Envelhecer sorrindo é recomendação do poeta que acrescenta envelhecer como as árvores fortes envelhecem. Pois fortes envelhecemos e, no afã de envelhecer, vamos ficando menos ruins. Como a perfeição não é atributo conferido aos homens, não ficamos melhores, que significa mais bons. Ficamos menos ruins.
E assim amiúde nos surpreendemos nós mesmos com as nossas ações. Também procuramos nos exercitar na prática de enxergarmos o crescimento dos outros. Enxergamos e, fundamental, nos esforçamos para imitar.

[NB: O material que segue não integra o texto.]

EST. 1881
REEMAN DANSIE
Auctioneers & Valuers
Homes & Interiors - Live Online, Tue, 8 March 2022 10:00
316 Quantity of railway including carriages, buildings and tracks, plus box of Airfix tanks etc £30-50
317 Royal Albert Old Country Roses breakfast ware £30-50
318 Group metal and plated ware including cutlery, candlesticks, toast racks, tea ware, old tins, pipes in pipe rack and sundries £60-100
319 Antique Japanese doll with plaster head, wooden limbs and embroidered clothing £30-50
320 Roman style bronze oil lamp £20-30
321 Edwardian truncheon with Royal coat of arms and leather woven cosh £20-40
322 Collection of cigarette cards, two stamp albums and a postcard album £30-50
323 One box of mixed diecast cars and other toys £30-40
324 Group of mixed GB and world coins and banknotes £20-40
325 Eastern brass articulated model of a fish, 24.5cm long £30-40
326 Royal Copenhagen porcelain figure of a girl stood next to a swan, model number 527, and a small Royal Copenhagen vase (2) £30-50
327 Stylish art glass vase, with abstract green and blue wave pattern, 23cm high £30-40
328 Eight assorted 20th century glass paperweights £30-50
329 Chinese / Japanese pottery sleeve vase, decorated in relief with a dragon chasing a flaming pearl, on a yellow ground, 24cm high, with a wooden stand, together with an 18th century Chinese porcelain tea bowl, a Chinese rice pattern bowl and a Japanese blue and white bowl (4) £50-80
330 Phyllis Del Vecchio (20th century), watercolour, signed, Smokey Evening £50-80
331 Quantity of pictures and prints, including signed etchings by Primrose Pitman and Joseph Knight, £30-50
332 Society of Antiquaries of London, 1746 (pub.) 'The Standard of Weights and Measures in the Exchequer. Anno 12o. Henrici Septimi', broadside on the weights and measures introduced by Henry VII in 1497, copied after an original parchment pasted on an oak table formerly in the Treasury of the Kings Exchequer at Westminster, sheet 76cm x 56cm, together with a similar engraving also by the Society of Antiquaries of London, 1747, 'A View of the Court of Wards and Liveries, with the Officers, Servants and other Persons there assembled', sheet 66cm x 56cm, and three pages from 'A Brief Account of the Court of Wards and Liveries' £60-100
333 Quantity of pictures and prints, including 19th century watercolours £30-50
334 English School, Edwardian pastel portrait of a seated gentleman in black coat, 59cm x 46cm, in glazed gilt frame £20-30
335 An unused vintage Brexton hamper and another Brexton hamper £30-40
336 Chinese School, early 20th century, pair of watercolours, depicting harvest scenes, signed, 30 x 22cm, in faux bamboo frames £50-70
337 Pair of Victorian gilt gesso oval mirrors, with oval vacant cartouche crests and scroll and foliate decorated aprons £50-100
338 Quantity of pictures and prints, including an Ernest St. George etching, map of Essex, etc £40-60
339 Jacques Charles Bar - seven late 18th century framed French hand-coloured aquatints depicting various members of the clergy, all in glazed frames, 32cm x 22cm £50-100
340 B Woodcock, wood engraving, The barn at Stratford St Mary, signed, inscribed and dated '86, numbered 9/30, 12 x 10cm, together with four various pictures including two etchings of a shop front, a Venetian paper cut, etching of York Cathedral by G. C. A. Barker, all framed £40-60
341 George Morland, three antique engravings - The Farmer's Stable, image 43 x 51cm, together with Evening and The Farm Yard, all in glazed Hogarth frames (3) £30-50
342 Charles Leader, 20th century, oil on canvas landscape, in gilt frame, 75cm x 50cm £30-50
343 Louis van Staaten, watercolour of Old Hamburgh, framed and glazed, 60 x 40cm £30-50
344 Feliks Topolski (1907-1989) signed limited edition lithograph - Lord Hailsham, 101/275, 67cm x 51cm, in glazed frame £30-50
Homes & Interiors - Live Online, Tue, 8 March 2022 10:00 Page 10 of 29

A gaiola na mão, dentro o pobre pássaro privado do melhor bem que lhe foi conferido, a liberdade, o garoto cruzava os meandros da feira livre. Eu o parei e mostrei interesse no seu patrimônio. Até elogiei o seu esforço em gerar alguma renda para si e para sua família. Elogiei o esforço, propositadamente me impondo a cegueira de não ver o sofrimento do detento.
Elogio feito, confiança e relacionamento estabelecidos, lancei a proposta: quantos reais pela “mercadoria”? A resposta não exigiu pechincha. Passei-lhe os reais propostos e me tornei o dono não sei se legítimo da vida preciosa de um ser que a sorte havia lançado no pequeno espaço de uma gaiola repugnante.
O jovem campesino parecia feliz com a aquisição dos poucos reais. Creio que também me considerava feliz. Agora eu era o senhor supremo da bela – se bem que infeliz – criatura. Agora eu seria servido pelo seu mavioso canto. As notas soltas ao ar encheriam de felicidade a minha alma.
Lá dentro, resignado à sua sorte – azar na realidade -, o olhar significativo do pássaro mudou toda a história. Ele não precisou cantar. Muito menos protestar. Apenas olhou. Que poderia ele me dizer? Que a sua prisão era um profundo e cruel ato de covardia, eu já sabia. Não precisava ele me dizer. O seu olhar foi o comando para a minha mão lhe abrir a saída para a liberdade. Ele não rejeitou a proposta e saiu.
Meio desconfiado, pousou no primeiro galho que encontrou. Olhou para trás, num ato de agradecimento, e voou para a liberdade.